Deep learning with backpropagation? That's the chain rule of calculus applied recursively over a network, as described by Rumelhart, Hinton, and Williams. We owe LLMs and emerging AI to recursive ideas.

The internet? It's a recursive structure made up of an arbitrary number of interconnected servers. We owe the information era to recursion.

Database queries and programming languages? We prove correctness by reasoning recursively. We architect entire systems of arbitrary size, with correct behavior, simply by specifying the properties of their element types.

Sure, you could probably block recursion within the scope of a program's compilation. But when you're developing scalable systems, recursion is their natural language. The powerful recursive algorithms for these systems are symptoms of their scalability, not mere implementation choices. When forced, stacks and other recursion workarounds are obstacles that get in the way of innovation.

Plus, real-world systems aren't single programs compiled together. When microservice A calls microservice B, there's potential for recursion, regardless of whether the programming language of either microservice supports it. Programmers still have to think recursively. No programming language annotation is going to change that.

The Great Pyramid contains a combinatorial explosion of smaller pyramids inside it. They made it out of blocks. Forty centuries look down upon us.

HappMacDonald•7mo ago
I won't badmouth your preference of one form of iteration over another, but I don't follow what you're trying to say about what functions do.

It's not clear if you mean "the functions that you write" or "the functions that other people (library providers? Colleagues? Juniors?) write.

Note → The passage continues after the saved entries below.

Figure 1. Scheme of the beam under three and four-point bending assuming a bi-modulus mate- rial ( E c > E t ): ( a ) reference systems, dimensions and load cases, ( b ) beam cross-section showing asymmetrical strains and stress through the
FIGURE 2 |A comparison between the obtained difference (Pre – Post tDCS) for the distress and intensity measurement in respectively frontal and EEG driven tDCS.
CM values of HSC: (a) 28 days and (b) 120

The functions you write do what you tell them to do. If you don't tell them to recurse, then they don't. If you do tell them to recurse, then that has whatever frame optimization or boundedness guarantees that you bake into it (which is the same responsibilities you take on writing a loop just packaged in a slightly different form).

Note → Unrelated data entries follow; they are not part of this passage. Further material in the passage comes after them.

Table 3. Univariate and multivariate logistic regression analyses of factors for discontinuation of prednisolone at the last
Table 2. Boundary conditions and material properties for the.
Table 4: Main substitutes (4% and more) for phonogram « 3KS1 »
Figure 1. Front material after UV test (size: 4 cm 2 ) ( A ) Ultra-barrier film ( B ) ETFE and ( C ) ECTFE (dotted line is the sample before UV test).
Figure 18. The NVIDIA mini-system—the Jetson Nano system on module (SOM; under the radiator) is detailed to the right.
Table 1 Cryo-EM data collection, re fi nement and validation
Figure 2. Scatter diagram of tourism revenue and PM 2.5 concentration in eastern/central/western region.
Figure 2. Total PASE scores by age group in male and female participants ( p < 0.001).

The functions black-boxed by a library aren't something you have a lot of control over, nor in most cases are those black boxed by colleagues. Your concerns sound as though they target these cases, though your preferences really have no traction here.

jcalvinowens•7mo ago
I've always felt like RPN is a really powerful lesson in how subtly redefining the semantics of a problem can make it suddenly much easier to solve.

My personal struggle with functional programming is how difficult I find it to be iterative. I've very frequently backed myself into a corner and ended up having to rewrite everything, whereas in C, even when I miss badly on the architecture, I'm still usually able to reuse some big chunks of what I've already done in the end. Maybe it's just inexperience.

lgas•7mo ago
I think a lot of people encounter this difficulty when they first get into functional programming, but over time it inverts, where you end up building all these small self contained pure functions that are easy to re-use and recombine and it's only the exoskeleton of the program that suffers from this stuff, so you end up spending a little more time on stuff like effect systems or whatever get it to a state where you can do things like use logging wherever you want without rewriting all your code. Once you cross the chasm the impedance mismatch reverses and you're stuck with the bad feeling in all other code.
Shorel•7mo ago
I found writing in Lisp was liberating, as everything can be reused into a bigger program.

And Lisp is a functional programming language. It is also a programmable programming language, so you can even extend its syntax.

I am interested in your struggle. I want to know what is really difficult about functional programming for a learner.